- Born: October 6, 1941 Emmett, Idaho, U.S.
- Died: May 7, 1987 (aged 45) New York City, New York, U.S.
- Cause of death: Complications arising from AIDS
- Education: Portland State University
- Known for: AIDS activist, Vietnam War veteran
- Allegiance: United States
- Branch: United States Army
- Service years: 1964–1969
- Rank: Major
- Unit: Fifth Air Cavalry; U.S. Special Forces;
- Conflicts: Vietnam War
- Awards: Bronze Star Medal

= Paul Popham =

American gay rights activist (1941–1987)

Paul Graham Popham (October 6, 1941 – May 7, 1987) was an American gay rights activist who was a founder of the Gay Men's Health Crisis (GMHC) and served as its president from 1981 until 1985. He also helped found and was chairman of the AIDS Action Council, a lobbying organization in Washington, D.C. He was the basis for the character of Bruce Niles in Larry Kramer's The Normal Heart, which was one of the first plays to address the HIV/AIDS crisis.

==Life and career==
Popham was born in Emmett, Idaho, the youngest of five siblings and raised in Portland, Oregon. His early life was marked by personal tragedy: at the age of 11 Paul's father died in a fishing boat accident and just two years later his older brother, Frank, was killed by a drunk driver. Despite these hardships, Popham displayed a great aptitude for leadership. He was elected president of Boise Elementary School and later served in student government at Jefferson High School, where he graduated in 1959. He was also active in leadership of the Alberta chapter of the DeMolay youth service organization where he was elected Master Councilor.

He pursued higher education at Portland State College, graduating in 1964 with a degree in speech. During his college years, he became active in student life, joining the forensics club and the Sigma Delta Omega fraternity.

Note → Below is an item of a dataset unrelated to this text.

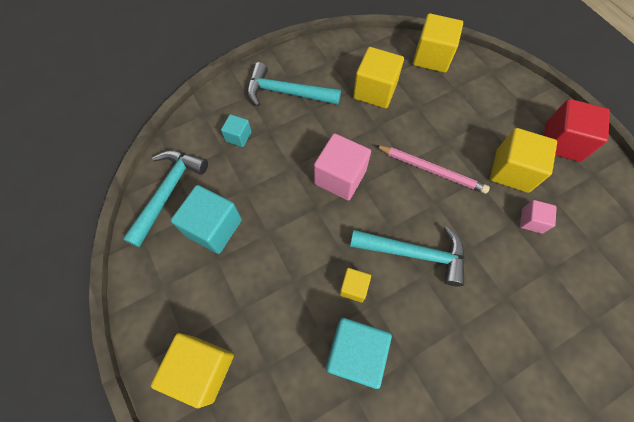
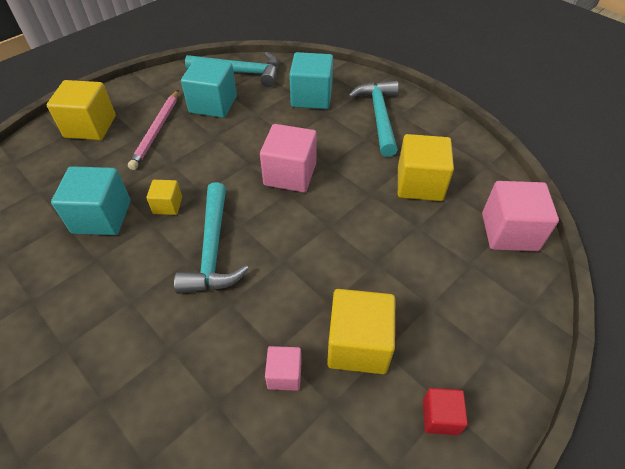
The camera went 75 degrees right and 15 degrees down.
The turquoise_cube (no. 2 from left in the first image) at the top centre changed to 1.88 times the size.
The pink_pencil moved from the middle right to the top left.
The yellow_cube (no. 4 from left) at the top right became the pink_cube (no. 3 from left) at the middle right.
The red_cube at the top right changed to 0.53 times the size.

Popham was a Vietnam War veteran who was awarded the Bronze Star Medal for valor in 1966, serving as a first lieutenant in the Fifth Air Cavalry. He retired in 1969 as a Special Forces major in the United States Army Reserve. He continued to serve in the Army Reserves as Green Beret attaining the rank of major. He received an honorable discharge in 1982.

After his time in the United States Army, Popham worked as a banker on Wall Street for the Irving Trust Company, leaving as a vice president in 1980. Thereafter, he joined McGraw–Hill Inc. as a general manager.

Popham became politically active in 1981 after learning about the AIDS epidemic through a newspaper article titled "Rare Cancer Seen in 41 Homosexuals", published in The New York Times on July 3, 1981.

Popham's commitment to addressing the AIDS crisis and his collaborative efforts with organizations worldwide exemplified his dedication to public health. When Gordon Price, a co-founder of AIDS Vancouver, reached out, Popham promptly traveled across the country to the west coast of Canada to lend his expertise. This partnership led to the establishment of the inaugural AIDS Information Forum on March 12, 1983. Popham's insights during this event were captured on film, marking a significant milestone in early efforts to address the epidemic.

Richard D. Dunne, president of the Gay Men's Health Crisis at the time of Popham's death said: "His history had been quite the opposite from a gay activist. It was only an issue like AIDS that galvanized people like Paul." Popham was instrumental in early raising AIDS awareness in the gay community and the broader public, establishing GMHC benefit events, telephone outreach and organizational structure. Under his leadership GMHC grew to become the nation's largest AIDS education, service and advocacy organization, employing 70 and a roster of about 1,200 volunteers. Popham was diagnosed with AIDS in February 1985 and remained active with GMHC until his illness became too severe.

Paul Popham's family includes his mother, brother, two sisters, and his longtime partner, Richard DuLong.

== The Normal Heart ==
Larry Kramer, who later left GMHC to found ACT UP, frequently fought with Popham. Kramer wrote in Reports from the Holocaust that, as a result, when writing the roman à clef play The Normal Heart, Kramer made the protagonist Ned Weeks (his alter ego) be obnoxious and Bruce Niles (the character based on Popham) be a clearly sympathetic leader, by way of contrition.

Bruce Niles was portrayed by David Allen Brooks (The Public Theatre, 1985), Andrzej Szczytko (Polish Theatre in Poznań, 1987; Polish Television Theatre, 1989), Lee Pace (Golden Theatre, 2011) and Taylor Kitsch (HBO television film, 2014).